**WHAT THIS TASK INVOLVES**
For the entries below, print exactly the lines between the line holding "This is an R" and the line holding "### Objectives", inclusive, and nothing else.

(Saved entries)
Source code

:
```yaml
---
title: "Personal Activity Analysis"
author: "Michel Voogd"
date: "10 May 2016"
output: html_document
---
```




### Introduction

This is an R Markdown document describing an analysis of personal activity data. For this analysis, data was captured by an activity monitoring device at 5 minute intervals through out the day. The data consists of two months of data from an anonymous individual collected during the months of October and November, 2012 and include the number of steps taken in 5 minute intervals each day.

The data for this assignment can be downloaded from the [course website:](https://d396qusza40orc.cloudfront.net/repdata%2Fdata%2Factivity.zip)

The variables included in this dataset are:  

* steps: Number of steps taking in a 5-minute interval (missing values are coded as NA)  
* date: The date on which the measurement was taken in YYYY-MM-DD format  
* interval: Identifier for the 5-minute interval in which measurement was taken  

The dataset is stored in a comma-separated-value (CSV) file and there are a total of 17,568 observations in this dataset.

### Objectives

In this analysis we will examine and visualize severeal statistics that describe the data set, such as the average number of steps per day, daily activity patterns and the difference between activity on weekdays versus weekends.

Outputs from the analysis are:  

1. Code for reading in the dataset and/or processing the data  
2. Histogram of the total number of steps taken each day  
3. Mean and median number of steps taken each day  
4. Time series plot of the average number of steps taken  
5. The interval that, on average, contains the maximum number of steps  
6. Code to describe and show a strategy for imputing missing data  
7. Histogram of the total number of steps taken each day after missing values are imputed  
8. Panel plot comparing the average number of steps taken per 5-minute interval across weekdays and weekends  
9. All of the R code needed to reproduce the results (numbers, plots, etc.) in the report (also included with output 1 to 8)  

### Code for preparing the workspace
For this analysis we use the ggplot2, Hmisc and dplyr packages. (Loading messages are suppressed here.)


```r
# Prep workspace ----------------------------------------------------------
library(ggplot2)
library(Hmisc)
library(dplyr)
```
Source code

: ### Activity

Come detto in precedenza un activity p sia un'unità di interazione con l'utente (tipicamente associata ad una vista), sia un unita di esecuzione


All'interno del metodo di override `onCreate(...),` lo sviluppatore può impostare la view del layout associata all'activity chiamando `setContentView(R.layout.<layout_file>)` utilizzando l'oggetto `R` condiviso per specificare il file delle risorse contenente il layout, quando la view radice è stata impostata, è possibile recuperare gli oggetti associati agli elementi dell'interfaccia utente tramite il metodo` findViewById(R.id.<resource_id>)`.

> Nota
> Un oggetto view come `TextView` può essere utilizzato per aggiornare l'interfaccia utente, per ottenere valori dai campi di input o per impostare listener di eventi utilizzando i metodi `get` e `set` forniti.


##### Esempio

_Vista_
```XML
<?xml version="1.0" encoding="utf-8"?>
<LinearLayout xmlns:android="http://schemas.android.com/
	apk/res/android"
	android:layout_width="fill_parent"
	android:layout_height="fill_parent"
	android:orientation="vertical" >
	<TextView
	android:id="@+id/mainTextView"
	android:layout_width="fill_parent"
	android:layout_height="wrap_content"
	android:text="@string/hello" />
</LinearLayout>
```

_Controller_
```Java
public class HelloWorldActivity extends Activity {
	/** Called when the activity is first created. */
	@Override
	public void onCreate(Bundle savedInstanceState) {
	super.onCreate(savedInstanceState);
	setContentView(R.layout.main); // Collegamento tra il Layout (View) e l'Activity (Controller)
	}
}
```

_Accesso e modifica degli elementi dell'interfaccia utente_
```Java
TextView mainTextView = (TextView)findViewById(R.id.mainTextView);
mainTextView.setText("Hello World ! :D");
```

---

**TASK RESPONSE**
This is an R Markdown document describing an analysis of personal activity data. For this analysis, data was captured by an activity monitoring device at 5 minute intervals through out the day. The data consists of two months of data from an anonymous individual collected during the months of October and November, 2012 and include the number of steps taken in 5 minute intervals each day.

The data for this assignment can be downloaded from the [course website:](https://d396qusza40orc.cloudfront.net/repdata%2Fdata%2Factivity.zip)

The variables included in this dataset are:  

* steps: Number of steps taking in a 5-minute interval (missing values are coded as NA)  
* date: The date on which the measurement was taken in YYYY-MM-DD format  
* interval: Identifier for the 5-minute interval in which measurement was taken  

The dataset is stored in a comma-separated-value (CSV) file and there are a total of 17,568 observations in this dataset.

### Objectives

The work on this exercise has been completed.